● **WHAT IS REQUIRED**:
Return every line of text in the material below without any changes, and leave the pictures out of your answer.

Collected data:
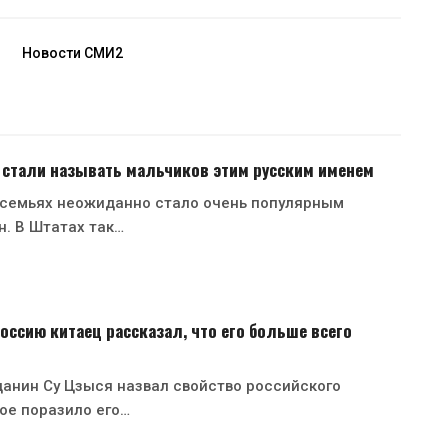
Новости СМИ2
 стали называть мальчиков этим русским именем
 семьях неожиданно стало очень популярным
н. В Штатах так…
оссию китаец рассказал, что его больше всего
анин Су Цзыся назвал свойство российского
ое поразило его…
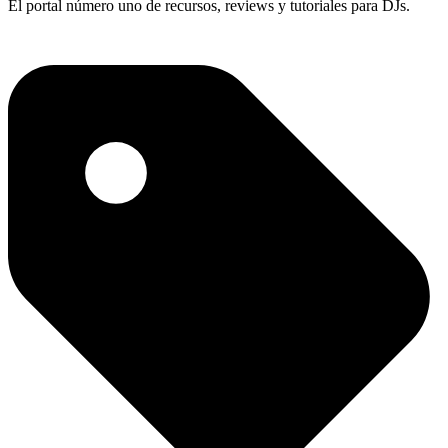
El portal número uno de recursos, reviews y tutoriales para DJs.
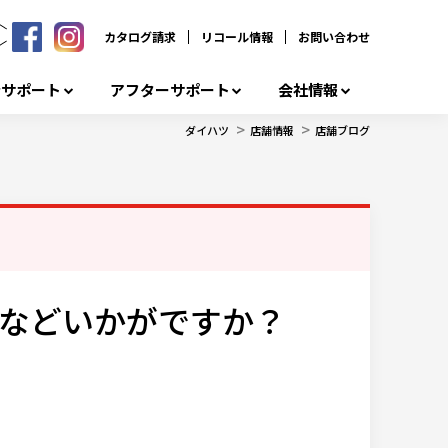
カタログ請求
リコール情報
お問い合わせ
者サポート
アフターサポート
会社情報
>
>
ダイハツ
店舗情報
店舗ブログ
などいかがですか？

● **TASK SOLUTION**:
Новости СМИ2
 стали называть мальчиков этим русским именем
 семьях неожиданно стало очень популярным
н. В Штатах так…
оссию китаец рассказал, что его больше всего
анин Су Цзыся назвал свойство российского
ое поразило его…
El portal número uno de recursos, reviews y tutoriales para DJs.
カタログ請求
リコール情報
お問い合わせ
者サポート
アフターサポート
会社情報
>
>
ダイハツ
店舗情報
店舗ブログ
などいかがですか？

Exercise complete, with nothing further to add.